§ **Work instructions**
Please give every line below again exactly, but not its pictures.

(Listed records)

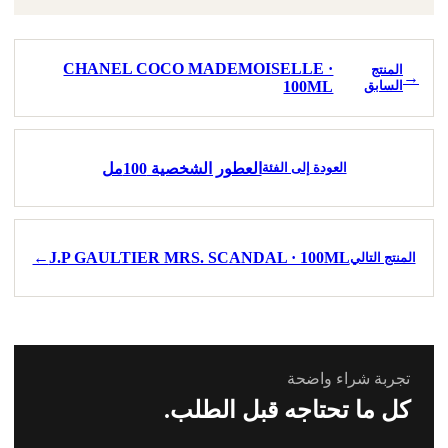
CHANEL COCO MADEMOISELLE ·
المنتج
→
السابق
100ML
العطور الشخصية 100مل
العودة إلى الفئة
←
J.P GAULTIER MRS. SCANDAL · 100ML
المنتج التالي
تجربة شراء واضحة
كل ما تحتاجه قبل الطلب.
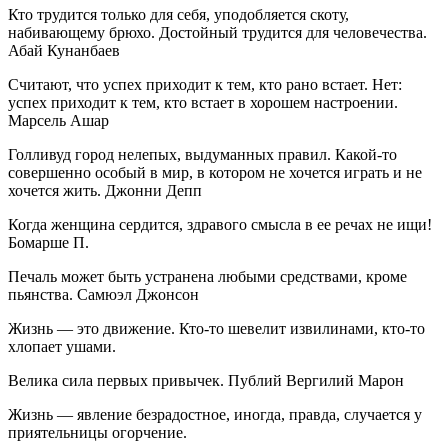
Кто трудится только для себя, уподобляется скоту,
набивающему брюхо. Достойный трудится для человечества.
Абай Кунанбаев
Считают, что успех приходит к тем, кто рано встает. Нет:
успех приходит к тем, кто встает в хорошем настроении.
Марсель Ашар
Голливуд город нелепых, выдуманных правил. Какой-то
совершенно особый в мир, в котором не хочется играть и не
хочется жить. Джонни Депп
Когда женщина сердится, здравого смысла в ее речах не ищи!
Бомарше П.
Печаль может быть устранена любыми средствами, кроме
пьянства. Самюэл Джонсон
Жизнь — это движение. Кто-то шевелит извилинами, кто-то
хлопает ушами.
Велика сила первых привычек. Публий Вергилий Марон
Жизнь — явление безрадостное, иногда, правда, случается у
приятельницы огорчение.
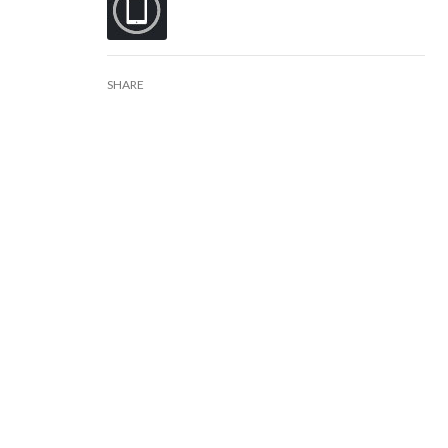
SHARE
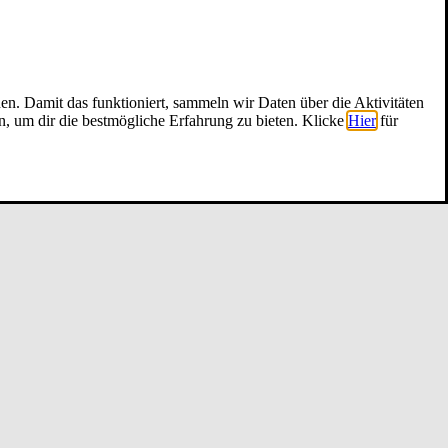
nen. Damit das funktioniert, sammeln wir Daten über die Aktivitäten
n, um dir die bestmögliche Erfahrung zu bieten. Klicke
Hier
für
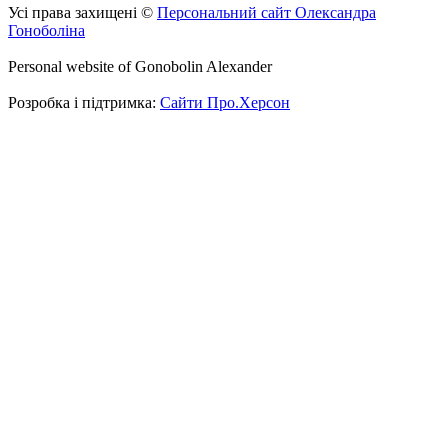
Усі права захищені ©
Персональний сайт Олександра
Гоноболіна
Personal website of Gonobolin Alexander
Розробка і підтримка:
Сайти Про.Херсон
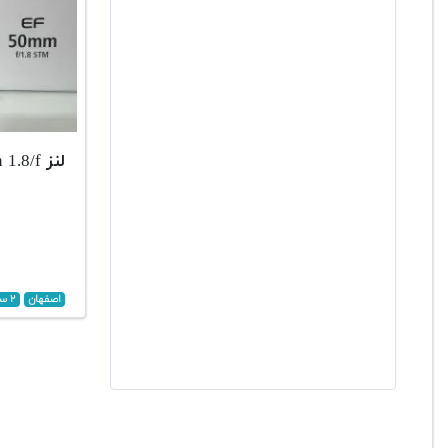
لنز 50mm canon 1.8/f
اصفهان
۲ سال پیش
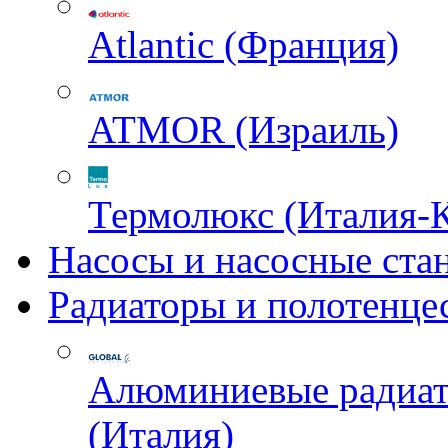
Atlantic (Франция)
ATMOR (Израиль)
Термолюкс (Италия-
Насосы и насосные ста
Радиаторы и полотенце
Алюминиевые радиа
(Италия)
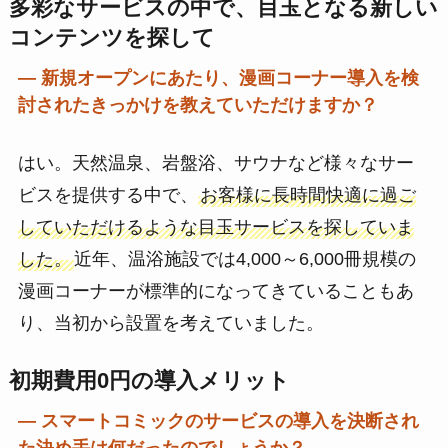
多彩なサービスの中で、目玉となる新しい
コンテンツを探して
― 新規オープンにあたり、漫画コーナー導入を検
討されたきっかけを教えていただけますか？
はい。天然温泉、岩盤浴、サウナなど様々なサー
ビスを提供する中で、
お客様に長時間快適に過ご
していただけるような目玉サービスを探していま
した。
近年、温浴施設では4,000～6,000冊規模の
漫画コーナーが標準的になってきていることもあ
り、当初から設置を考えていました。
初期費用0円の導入メリット
― スマートコミックのサービスの導入を決断され
た決め手は何だったのでしょうか？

(End Listed records)

§ **Output of the exercise**
CHANEL COCO MADEMOISELLE ·
المنتج
→
السابق
100ML
العطور الشخصية 100مل
العودة إلى الفئة
←
J.P GAULTIER MRS. SCANDAL · 100ML
المنتج التالي
تجربة شراء واضحة
كل ما تحتاجه قبل الطلب.
Кто трудится только для себя, уподобляется скоту,
набивающему брюхо. Достойный трудится для человечества.
Абай Кунанбаев
Считают, что успех приходит к тем, кто рано встает. Нет:
успех приходит к тем, кто встает в хорошем настроении.
Марсель Ашар
Голливуд город нелепых, выдуманных правил. Какой-то
совершенно особый в мир, в котором не хочется играть и не
хочется жить. Джонни Депп
Когда женщина сердится, здравого смысла в ее речах не ищи!
Бомарше П.
Печаль может быть устранена любыми средствами, кроме
пьянства. Самюэл Джонсон
Жизнь — это движение. Кто-то шевелит извилинами, кто-то
хлопает ушами.
Велика сила первых привычек. Публий Вергилий Марон
Жизнь — явление безрадостное, иногда, правда, случается у
приятельницы огорчение.
SHARE
nen. Damit das funktioniert, sammeln wir Daten über die Aktivitäten
n, um dir die bestmögliche Erfahrung zu bieten. Klicke
Hier
für
Усі права захищені ©
Персональний сайт Олександра
Гоноболіна
Personal website of Gonobolin Alexander
Розробка і підтримка:
Сайти Про.Херсон
لنز 50mm canon 1.8/f
اصفهان
۲ سال پیش
Atlantic (Франция)
ATMOR (Израиль)
Термолюкс (Италия-
Насосы и насосные ста
Радиаторы и полотенце
Алюминиевые радиа
(Италия)
多彩なサービスの中で、目玉となる新しい
コンテンツを探して
― 新規オープンにあたり、漫画コーナー導入を検
討されたきっかけを教えていただけますか？
はい。天然温泉、岩盤浴、サウナなど様々なサー
ビスを提供する中で、
お客様に長時間快適に過ご
していただけるような目玉サービスを探していま
した。
近年、温浴施設では4,000～6,000冊規模の
漫画コーナーが標準的になってきていることもあ
り、当初から設置を考えていました。
初期費用0円の導入メリット
― スマートコミックのサービスの導入を決断され
た決め手は何だったのでしょうか？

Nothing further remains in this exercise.